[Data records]
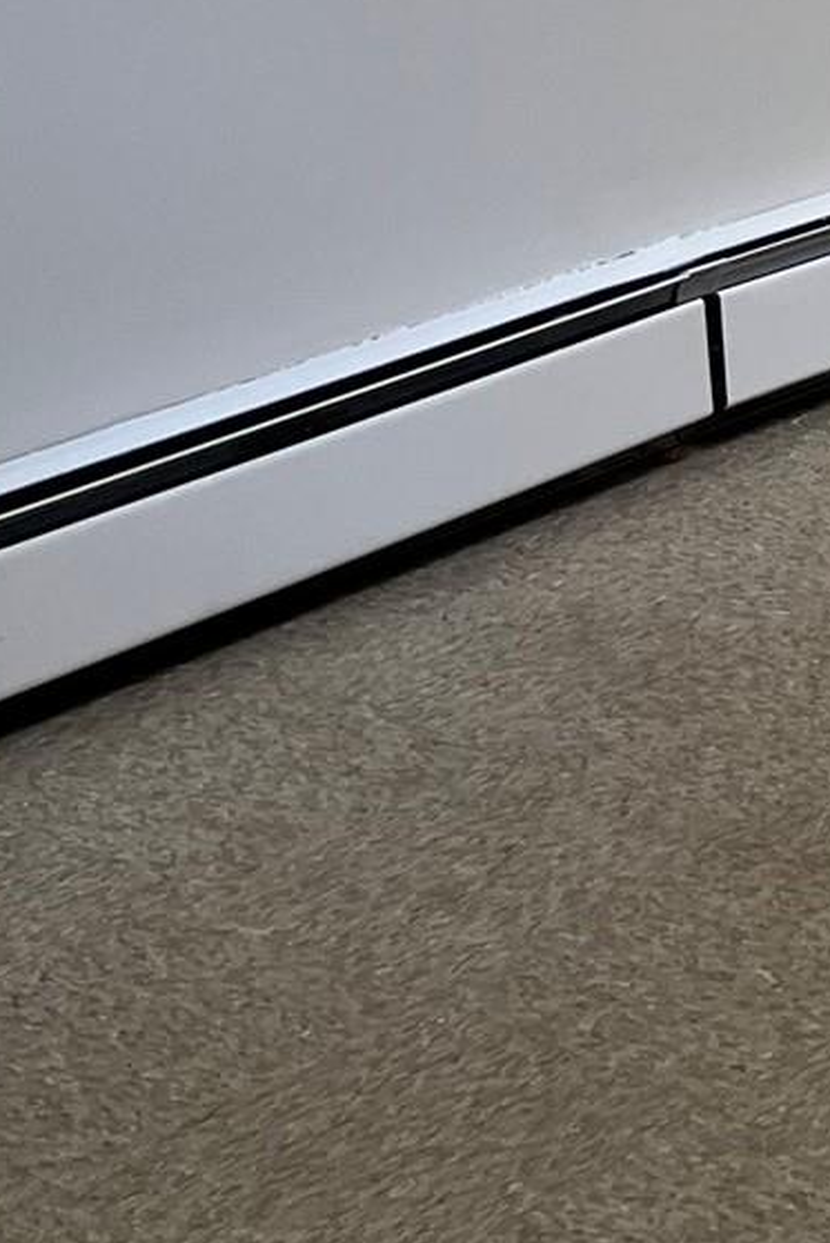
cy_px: -265
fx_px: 3421
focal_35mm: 99
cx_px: 2143
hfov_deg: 11.1
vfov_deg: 19.4
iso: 80
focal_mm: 5.1
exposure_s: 1/60
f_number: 1.6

Work required: Print the data again, word for word, without any pictures.

Result of the task:
cy_px: -265
fx_px: 3421
focal_35mm: 99
cx_px: 2143
hfov_deg: 11.1
vfov_deg: 19.4
iso: 80
focal_mm: 5.1
exposure_s: 1/60
f_number: 1.6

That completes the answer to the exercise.